Unlike Spain, where the smartphone market is fragmented enough that new players have ample opportunities, the UK is a tough nut to crack. Survey stats suggest nearly half of all Brits carry iPhones, more than a third have a Samsung in their pocket and well, other companies are sharing the scraps. Even Huawei, which has been chipping away at the UK for years now, has a negligible market share despite its phones being available on contracts through several carriers.
Xiaomi has a carrier partner of its own in Three, no doubt expedited by the network’s parent company, the Asian conglomerate CK Hutchison. It’s not tip-toeing into the UK, either: From its flagship £499 Mi 8 Pro down to its £99 Redmi 6A, £400 electric scooter and £27 Band 3 fitness tracker, the company is launching dozens of products spread across its own online store and third-party retailers. The plan is to expand the range as soon as possible, Xiaomi’s UK Sales Director Wilkin Lee told me, and reduce the lag time between launches in China and their UK debut.

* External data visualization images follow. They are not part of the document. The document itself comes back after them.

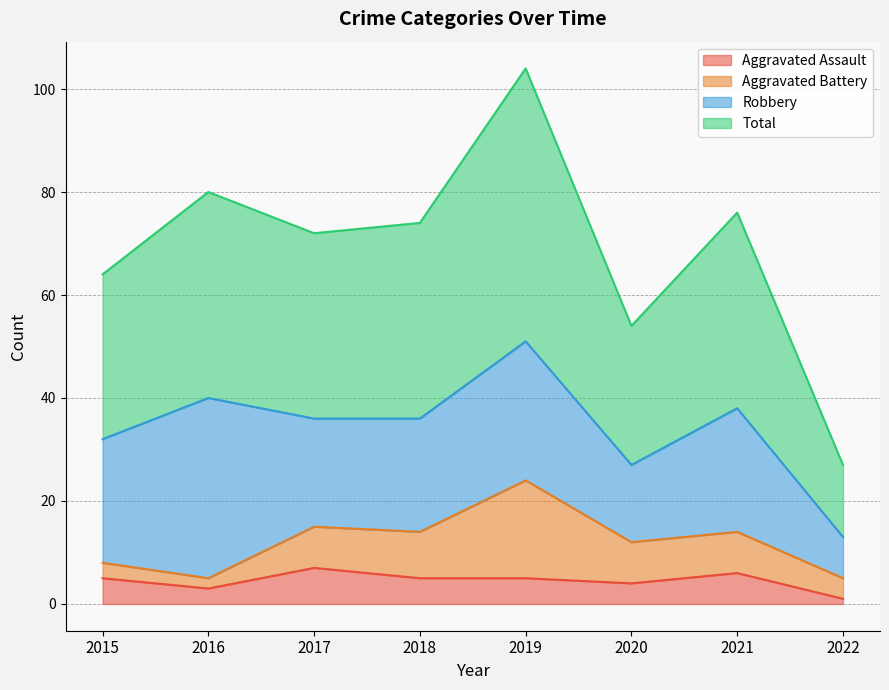

Which series has the largest total across all categories?

Total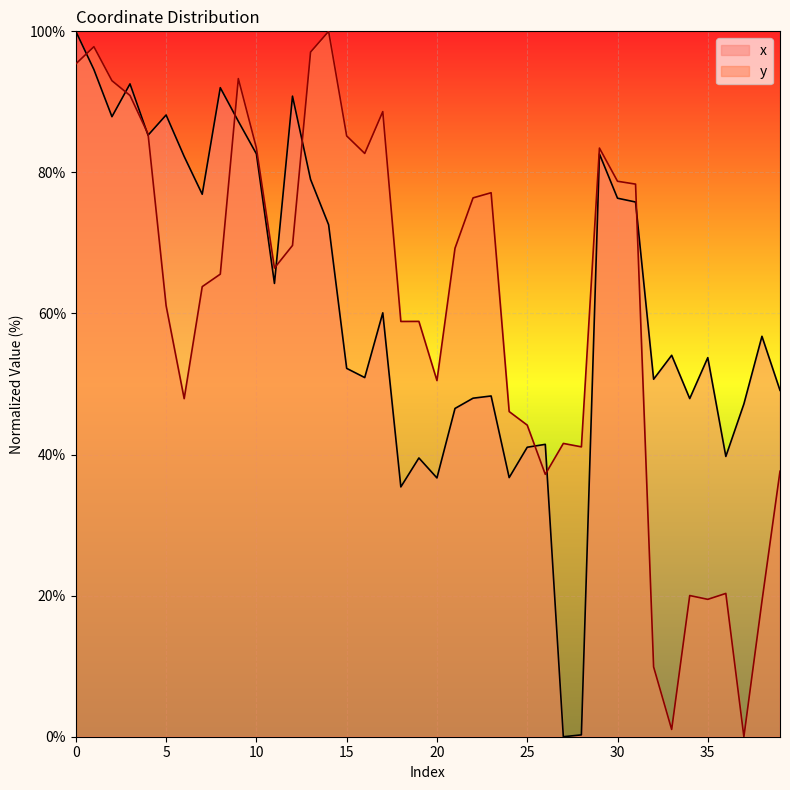

List the series in order of their peak value, lowest first.

x, y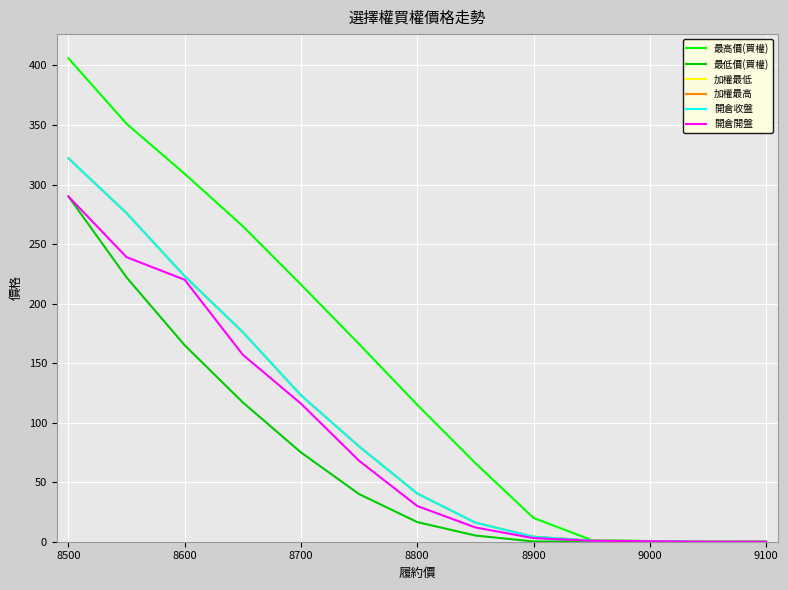

Does the chart have visible grid lines?

Yes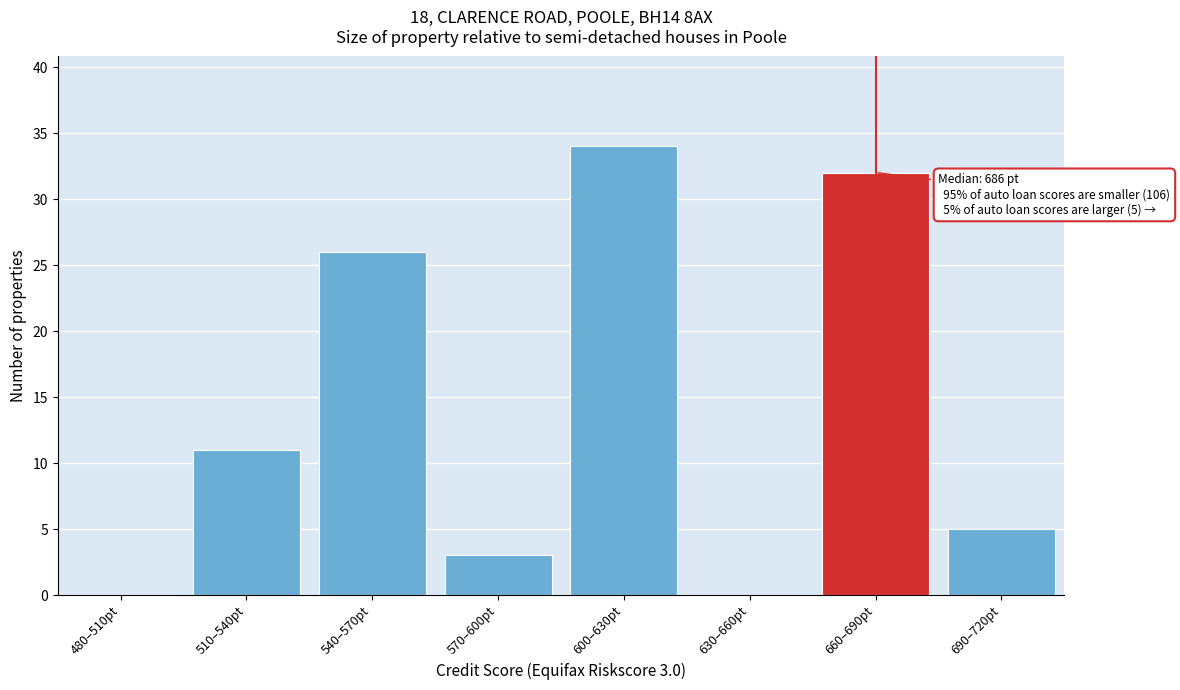

Reading right to left, transcribe all the data shown in this chart.

690–720pt=5	660–690pt=32	630–660pt=0	600–630pt=34	570–600pt=3	540–570pt=26	510–540pt=11	480–510pt=0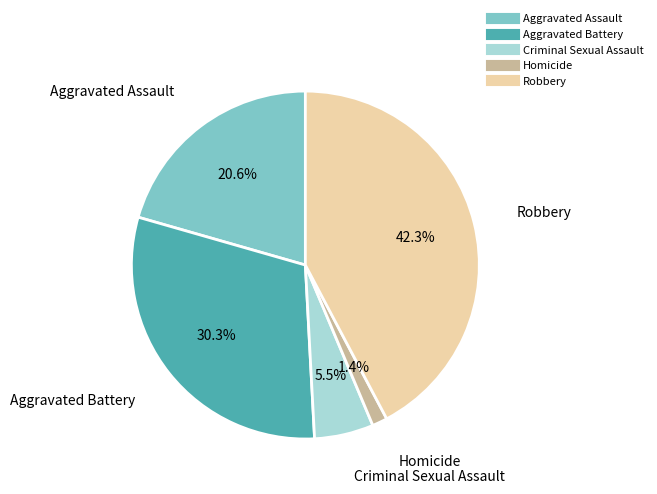

What portion of the pie excludes Criminal Sexual Assault?

94.5%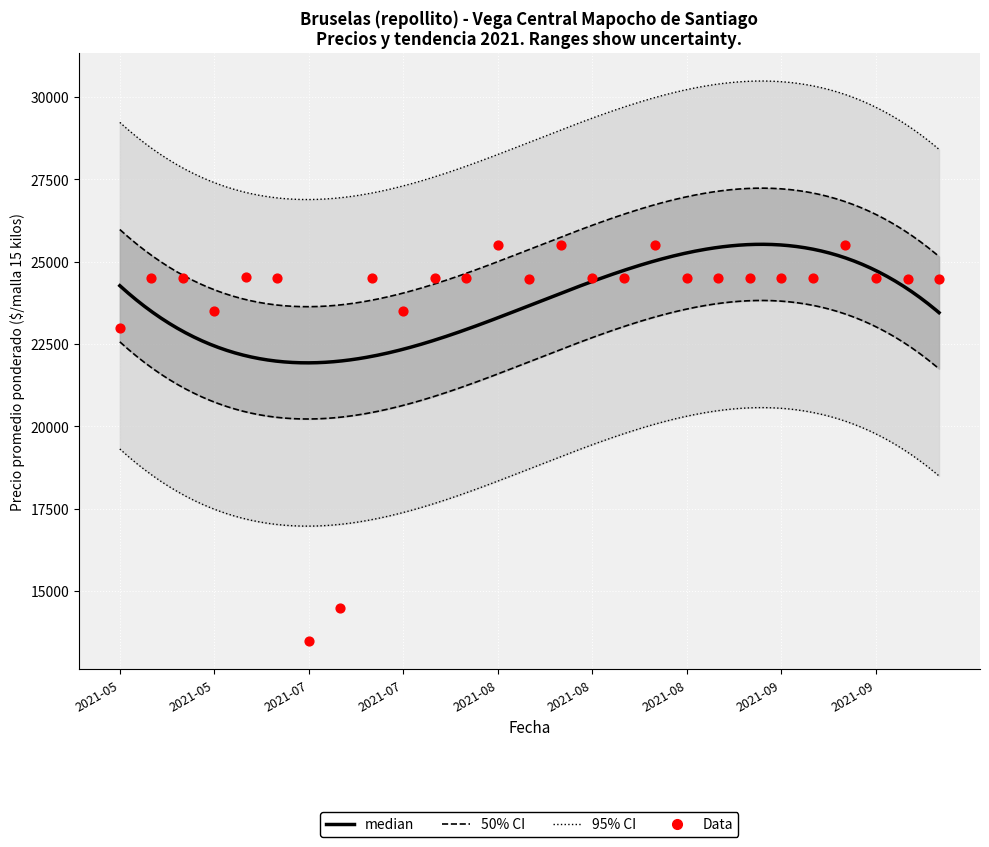

Is the value of Precio promedio ponderado at 2021-08-05 greater than the value of Precio $/Kg at 2021-05-13?

Yes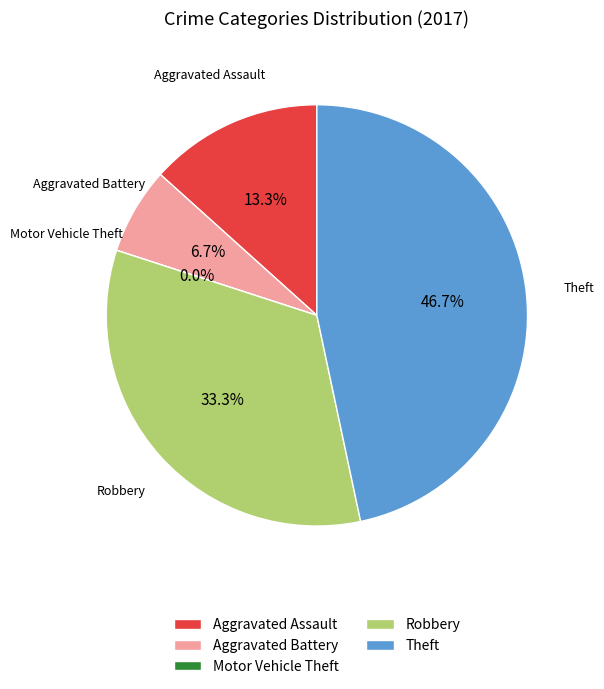

To the nearest percent, what is the combined percentage of Theft and Robbery?

80%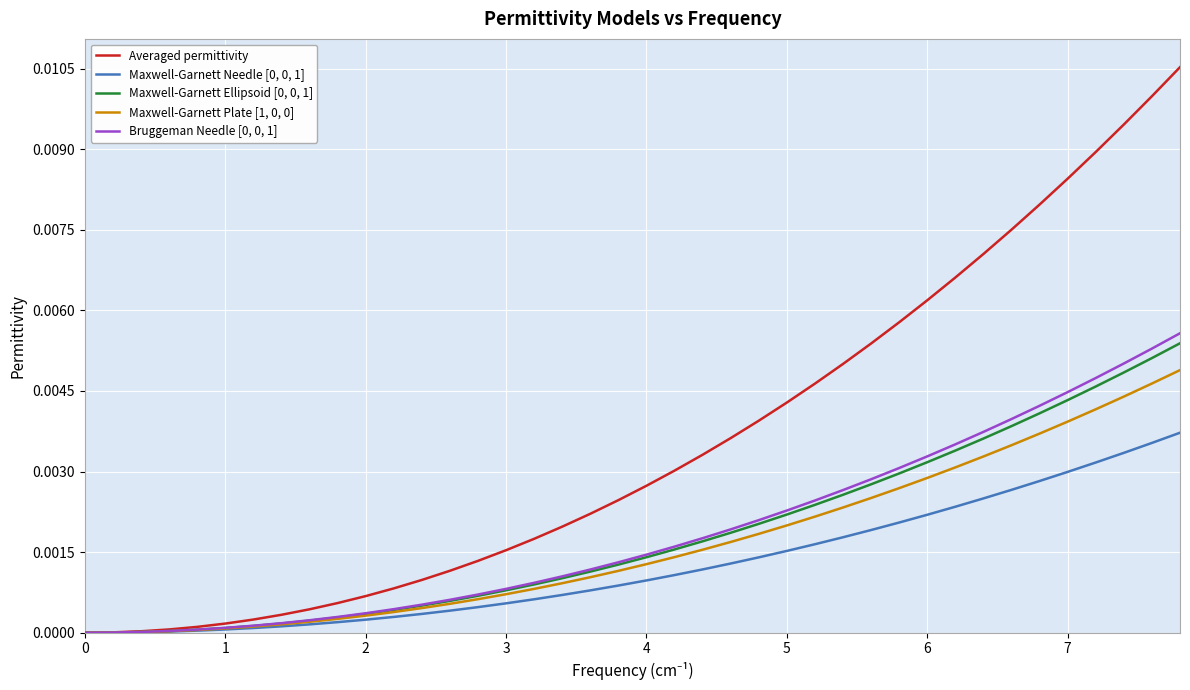

Which series has the largest total across all categories?

Averaged permittivity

There are a bunch of introductory offers to build hype around the brand, and next week the first authorized Mi Store opens in the Westfield shopping center in London’s Shepherd’s Bush (where Apple also has an outlet), which’ll help with exposure. Some reports have suggested the £1 smartphone flash sale that took place today was basically a ruse, which sounds like the worst possible way to build public trust. Xiaomi firmly denies the accusations, however, blaming extremely high demand on the immediate out-of-stock notice.
How Xiaomi will be received in the UK is an unknown, but the timing could be fortuitous. As smartphones from the dominant names have become more homogenized, eyes may well wander, whether that be because of Xiaomi’s products themselves, or the prices attached to them. The company’s flagship Mi 8 Pro, with dual cameras, big display with built-in fingerprint sensor, top-tier guts and a transparent (sort of) finish is selling for £499 here. That’s the same price as the similarly specced OnePlus 6T, and roughly £150 below the likes of the iPhone XR, Pixel 3 and Galaxy S9.
Either way, the bigger picture here is symbolic. Xiaomi has flourished in, and in some cases devoured developing markets. Now it’s all about breaking into territories where competition takes a slightly different form; where brand-building is arguably more important than aggressive pricing. In western Europe, that started with Spain, and peaks with the UK.
„Europe is a key priority for us in our global expansion and the UK plays a pivotal role in this journey,“ sales director Lee told me. „Even now we’ve launched in the UK, we believe we still have a lot to learn from our consumers and business partners.“
„Spain provided a test bed to understand better the Western European market,“ he continued. „Each market is unique and we see the UK as a key foundation in the region.“ The next stop for Xiaomi is, of course, North America. On December 8th, the company is holding a press conference in New York, but I’m told it won’t be anything formal. Xiaomi already sells its electric scooter, home security and action cameras, a media player and a few other products in the region. Next month’s event will be about introducing attendees to some of its other wares, but from what I’ve heard, it won’t mark an official entry into the smartphone space.
The US presents a unique challenge in that regard. The government has basically blacklisted Huawei from the country, and local carriers aren’t interested in selling the company’s devices. In a place where Chinese firms are treated with inherent suspicion, Xiaomi may fare no better.